Slowing growth in the cost of tuition shouldn't hurt academic programs at colleges, Carlson said.

"My idea is we need to trim administrative expenses, not programs," he said.

Student leaders say they're more inclined to support a cap on increases rather than all out freeze.

But Minnesota college officials say Carlson's effort to completely freeze tuition for two years could make a tough situation worse.

That's because colleges are also planning for deep cuts in their funding as lawmakers work to fix a $6.2 billion dollar budget deficit. They say a freeze would tie their hands and not allow them to replace revenue lost when the state cuts aid to colleges.

University of Minnesota officials say that could lower their credit rating and make it harder for the university to borrow money.

MnSCU officials say state law gives their board of trustees the authority to set tuition rates for the system's 32 universities, community and technical colleges, a decision they think is best made by the trustees.

Laura King, the chief financial officer at MnSCU, said cuts paired with a tuition freeze would hit hard. King said that could result in deeper faculty cuts and threatens MnSCU's ability to teach the its more than 200,000 enrolled students.

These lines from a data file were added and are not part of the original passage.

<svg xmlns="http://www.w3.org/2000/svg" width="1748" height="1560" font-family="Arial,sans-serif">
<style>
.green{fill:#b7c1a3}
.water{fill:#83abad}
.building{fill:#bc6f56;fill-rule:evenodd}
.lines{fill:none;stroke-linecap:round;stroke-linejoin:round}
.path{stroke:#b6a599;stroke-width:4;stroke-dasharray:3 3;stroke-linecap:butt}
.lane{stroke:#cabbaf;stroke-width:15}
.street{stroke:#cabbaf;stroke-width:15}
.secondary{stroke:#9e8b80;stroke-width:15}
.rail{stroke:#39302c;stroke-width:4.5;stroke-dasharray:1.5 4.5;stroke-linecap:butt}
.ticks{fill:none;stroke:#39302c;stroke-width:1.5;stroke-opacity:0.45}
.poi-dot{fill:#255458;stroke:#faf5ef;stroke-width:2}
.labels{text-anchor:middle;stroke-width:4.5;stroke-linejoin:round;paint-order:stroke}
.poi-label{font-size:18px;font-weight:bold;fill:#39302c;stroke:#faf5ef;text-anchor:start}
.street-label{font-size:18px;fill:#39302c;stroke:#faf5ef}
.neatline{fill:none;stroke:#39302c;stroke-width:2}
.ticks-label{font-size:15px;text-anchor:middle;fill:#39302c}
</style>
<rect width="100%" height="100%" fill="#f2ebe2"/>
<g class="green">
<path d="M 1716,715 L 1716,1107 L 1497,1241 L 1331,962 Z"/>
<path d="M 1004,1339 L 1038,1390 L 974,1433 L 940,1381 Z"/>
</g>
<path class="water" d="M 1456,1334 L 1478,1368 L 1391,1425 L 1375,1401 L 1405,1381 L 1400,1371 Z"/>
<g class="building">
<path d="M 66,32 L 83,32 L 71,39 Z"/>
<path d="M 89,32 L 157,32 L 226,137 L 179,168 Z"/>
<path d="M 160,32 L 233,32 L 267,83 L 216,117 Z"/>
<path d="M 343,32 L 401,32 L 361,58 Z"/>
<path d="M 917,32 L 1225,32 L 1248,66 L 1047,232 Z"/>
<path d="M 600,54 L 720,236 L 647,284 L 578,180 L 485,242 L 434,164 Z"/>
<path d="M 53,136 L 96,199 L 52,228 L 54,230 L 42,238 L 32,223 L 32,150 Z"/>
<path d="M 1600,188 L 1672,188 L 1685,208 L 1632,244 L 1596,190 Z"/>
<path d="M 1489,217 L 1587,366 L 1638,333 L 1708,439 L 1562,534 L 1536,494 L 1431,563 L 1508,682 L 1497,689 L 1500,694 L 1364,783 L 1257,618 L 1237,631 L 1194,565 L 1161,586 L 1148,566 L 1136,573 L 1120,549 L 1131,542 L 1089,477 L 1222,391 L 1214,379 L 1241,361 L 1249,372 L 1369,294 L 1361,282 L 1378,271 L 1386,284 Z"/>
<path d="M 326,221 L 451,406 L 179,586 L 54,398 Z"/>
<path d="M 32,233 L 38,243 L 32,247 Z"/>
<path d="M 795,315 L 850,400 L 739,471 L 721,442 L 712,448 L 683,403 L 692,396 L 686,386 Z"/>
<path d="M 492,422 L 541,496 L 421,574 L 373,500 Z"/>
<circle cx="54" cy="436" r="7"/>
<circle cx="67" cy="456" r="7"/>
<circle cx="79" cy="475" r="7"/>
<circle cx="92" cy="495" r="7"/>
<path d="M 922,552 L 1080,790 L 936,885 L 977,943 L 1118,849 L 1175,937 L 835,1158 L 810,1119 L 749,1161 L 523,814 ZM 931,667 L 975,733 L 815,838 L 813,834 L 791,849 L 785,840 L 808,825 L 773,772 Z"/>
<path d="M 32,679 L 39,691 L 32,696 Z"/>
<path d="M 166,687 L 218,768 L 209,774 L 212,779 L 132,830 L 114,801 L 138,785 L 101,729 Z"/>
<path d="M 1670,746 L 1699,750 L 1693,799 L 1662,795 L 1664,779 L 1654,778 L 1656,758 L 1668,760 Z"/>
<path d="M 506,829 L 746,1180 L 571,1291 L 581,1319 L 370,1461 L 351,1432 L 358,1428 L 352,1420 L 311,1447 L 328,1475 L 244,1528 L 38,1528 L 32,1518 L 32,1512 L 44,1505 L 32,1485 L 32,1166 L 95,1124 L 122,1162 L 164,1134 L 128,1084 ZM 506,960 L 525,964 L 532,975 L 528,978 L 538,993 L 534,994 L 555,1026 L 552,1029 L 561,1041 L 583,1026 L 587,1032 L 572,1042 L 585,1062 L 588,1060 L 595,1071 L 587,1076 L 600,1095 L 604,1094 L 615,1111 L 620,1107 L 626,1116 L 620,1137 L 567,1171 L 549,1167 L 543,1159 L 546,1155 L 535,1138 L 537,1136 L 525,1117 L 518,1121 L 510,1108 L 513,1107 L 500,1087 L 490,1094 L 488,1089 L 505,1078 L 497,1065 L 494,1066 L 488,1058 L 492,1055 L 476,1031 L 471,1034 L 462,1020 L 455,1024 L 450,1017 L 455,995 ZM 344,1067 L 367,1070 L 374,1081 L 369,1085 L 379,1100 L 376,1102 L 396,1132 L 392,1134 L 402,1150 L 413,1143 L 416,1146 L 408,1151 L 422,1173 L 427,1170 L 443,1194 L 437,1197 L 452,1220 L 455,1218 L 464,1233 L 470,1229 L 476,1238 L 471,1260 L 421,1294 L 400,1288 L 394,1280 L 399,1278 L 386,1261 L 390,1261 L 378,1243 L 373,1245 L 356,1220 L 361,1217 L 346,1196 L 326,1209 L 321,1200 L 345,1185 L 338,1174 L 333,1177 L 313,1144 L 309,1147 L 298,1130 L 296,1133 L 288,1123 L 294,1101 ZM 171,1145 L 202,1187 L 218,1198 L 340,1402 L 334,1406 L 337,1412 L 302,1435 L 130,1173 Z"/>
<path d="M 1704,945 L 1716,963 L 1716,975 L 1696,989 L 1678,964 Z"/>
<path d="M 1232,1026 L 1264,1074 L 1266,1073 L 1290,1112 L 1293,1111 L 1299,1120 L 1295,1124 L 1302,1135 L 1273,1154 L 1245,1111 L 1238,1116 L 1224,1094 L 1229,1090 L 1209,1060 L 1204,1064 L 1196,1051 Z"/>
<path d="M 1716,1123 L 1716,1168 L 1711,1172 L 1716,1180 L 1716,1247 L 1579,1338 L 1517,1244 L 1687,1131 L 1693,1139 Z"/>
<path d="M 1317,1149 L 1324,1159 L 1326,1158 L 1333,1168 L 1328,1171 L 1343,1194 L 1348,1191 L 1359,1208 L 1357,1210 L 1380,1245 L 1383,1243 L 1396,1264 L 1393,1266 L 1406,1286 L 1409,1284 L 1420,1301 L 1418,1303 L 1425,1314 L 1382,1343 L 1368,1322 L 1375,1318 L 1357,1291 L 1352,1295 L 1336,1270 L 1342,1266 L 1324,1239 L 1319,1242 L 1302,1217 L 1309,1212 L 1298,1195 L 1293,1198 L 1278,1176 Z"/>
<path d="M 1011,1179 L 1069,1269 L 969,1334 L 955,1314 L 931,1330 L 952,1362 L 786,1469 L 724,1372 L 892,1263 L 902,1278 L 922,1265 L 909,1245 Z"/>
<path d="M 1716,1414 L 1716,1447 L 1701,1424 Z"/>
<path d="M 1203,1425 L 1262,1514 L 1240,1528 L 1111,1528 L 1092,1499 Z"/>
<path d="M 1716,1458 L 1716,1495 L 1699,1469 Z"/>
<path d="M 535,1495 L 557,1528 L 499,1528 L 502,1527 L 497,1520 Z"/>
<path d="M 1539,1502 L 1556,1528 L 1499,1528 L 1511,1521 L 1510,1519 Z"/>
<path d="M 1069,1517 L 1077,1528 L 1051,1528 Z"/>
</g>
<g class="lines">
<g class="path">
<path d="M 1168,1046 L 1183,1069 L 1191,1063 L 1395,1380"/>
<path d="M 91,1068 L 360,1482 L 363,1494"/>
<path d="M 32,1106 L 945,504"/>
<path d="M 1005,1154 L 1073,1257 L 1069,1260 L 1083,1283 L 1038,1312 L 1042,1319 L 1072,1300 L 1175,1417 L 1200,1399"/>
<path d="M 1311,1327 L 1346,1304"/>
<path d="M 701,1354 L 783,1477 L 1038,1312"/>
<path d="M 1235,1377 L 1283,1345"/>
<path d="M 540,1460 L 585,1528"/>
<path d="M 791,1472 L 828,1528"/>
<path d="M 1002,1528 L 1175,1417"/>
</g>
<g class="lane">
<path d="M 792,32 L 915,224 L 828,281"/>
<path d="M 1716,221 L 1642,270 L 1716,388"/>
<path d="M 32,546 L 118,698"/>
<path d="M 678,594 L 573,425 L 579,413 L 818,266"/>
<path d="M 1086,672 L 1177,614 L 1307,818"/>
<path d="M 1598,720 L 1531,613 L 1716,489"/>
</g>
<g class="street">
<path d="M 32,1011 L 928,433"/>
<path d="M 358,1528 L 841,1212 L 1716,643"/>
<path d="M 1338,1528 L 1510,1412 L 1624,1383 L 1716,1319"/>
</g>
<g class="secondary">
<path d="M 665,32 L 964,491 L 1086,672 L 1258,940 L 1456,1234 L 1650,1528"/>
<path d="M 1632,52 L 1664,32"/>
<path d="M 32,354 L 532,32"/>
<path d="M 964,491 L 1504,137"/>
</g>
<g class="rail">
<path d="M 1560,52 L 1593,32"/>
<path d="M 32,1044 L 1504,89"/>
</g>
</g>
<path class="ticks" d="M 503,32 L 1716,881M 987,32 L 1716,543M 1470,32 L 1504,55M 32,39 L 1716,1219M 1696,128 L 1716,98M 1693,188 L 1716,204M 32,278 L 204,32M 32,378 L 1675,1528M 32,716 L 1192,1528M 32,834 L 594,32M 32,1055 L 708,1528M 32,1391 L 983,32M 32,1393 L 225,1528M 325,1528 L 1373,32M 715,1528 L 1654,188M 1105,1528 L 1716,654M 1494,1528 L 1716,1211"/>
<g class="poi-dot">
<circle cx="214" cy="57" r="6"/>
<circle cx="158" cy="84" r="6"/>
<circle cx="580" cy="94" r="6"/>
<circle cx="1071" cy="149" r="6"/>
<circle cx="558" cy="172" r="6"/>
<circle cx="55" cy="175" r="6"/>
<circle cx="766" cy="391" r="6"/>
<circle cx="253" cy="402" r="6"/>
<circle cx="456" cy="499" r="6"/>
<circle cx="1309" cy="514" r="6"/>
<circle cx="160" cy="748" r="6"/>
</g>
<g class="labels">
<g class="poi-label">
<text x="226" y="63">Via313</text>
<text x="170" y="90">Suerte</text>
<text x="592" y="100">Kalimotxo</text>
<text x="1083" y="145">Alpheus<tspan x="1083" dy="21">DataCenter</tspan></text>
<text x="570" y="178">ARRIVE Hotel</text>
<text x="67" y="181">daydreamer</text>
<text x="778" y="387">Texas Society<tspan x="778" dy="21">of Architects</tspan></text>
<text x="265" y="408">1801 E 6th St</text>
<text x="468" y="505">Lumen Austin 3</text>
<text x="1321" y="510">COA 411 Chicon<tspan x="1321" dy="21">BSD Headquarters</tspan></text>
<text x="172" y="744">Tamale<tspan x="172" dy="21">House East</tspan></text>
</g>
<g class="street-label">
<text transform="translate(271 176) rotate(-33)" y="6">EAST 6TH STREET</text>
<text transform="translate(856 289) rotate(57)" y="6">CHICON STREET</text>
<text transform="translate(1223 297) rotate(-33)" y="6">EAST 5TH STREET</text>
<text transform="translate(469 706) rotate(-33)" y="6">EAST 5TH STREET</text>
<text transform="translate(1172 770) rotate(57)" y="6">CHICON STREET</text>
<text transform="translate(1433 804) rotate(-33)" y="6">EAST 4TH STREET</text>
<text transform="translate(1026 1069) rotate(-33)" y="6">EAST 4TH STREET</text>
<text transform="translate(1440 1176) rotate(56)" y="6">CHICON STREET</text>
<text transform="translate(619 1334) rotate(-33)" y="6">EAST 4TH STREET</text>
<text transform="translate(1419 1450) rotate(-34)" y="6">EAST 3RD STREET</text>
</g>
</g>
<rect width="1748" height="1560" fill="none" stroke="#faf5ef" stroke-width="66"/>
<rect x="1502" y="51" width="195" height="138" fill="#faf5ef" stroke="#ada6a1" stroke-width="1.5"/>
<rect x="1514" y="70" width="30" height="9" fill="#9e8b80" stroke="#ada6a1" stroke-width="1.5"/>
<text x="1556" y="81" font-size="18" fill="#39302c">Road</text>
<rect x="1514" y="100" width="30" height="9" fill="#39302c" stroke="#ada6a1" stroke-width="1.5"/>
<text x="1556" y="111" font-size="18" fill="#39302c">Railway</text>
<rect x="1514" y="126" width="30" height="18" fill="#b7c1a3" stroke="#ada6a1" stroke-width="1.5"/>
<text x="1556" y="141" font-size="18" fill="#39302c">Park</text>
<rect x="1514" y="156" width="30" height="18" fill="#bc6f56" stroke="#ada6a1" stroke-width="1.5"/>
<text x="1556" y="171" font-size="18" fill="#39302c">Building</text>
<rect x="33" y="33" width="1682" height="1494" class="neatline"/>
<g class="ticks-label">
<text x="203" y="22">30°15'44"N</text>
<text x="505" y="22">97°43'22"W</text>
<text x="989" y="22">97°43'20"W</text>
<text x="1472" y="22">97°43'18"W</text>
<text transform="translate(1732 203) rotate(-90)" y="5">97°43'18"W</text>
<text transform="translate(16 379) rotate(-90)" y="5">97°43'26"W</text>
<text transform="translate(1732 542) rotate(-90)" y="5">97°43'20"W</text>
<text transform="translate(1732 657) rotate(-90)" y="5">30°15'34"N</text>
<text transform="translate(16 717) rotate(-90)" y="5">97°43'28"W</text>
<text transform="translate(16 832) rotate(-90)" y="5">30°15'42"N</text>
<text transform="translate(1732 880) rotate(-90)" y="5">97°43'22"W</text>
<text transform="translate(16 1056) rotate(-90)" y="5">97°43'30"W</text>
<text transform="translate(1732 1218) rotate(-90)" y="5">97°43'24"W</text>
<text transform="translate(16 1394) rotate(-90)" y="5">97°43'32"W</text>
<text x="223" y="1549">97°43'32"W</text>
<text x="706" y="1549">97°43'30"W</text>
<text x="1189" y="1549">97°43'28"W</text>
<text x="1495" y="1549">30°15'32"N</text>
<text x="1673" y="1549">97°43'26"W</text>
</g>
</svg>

"We don't want to go there because we think it's in the state's interest that we continue to graduate 60 plus percent of the college graduates in Minnesota," King said.

Student leaders at the rally said officials in the MnSCU system and lawmakers should be able to find a way to slow the growth of tuition bills, while at the same time preserving the quality of higher education.

"It's an understandable concern that if we tap tuition that we might see a diminished quality," said , Geoff Dittberner, vice president of the Minnesota State College Student Association. "That's why we're really making sure that we push for a more effective MnSCU system, with a tuition cap."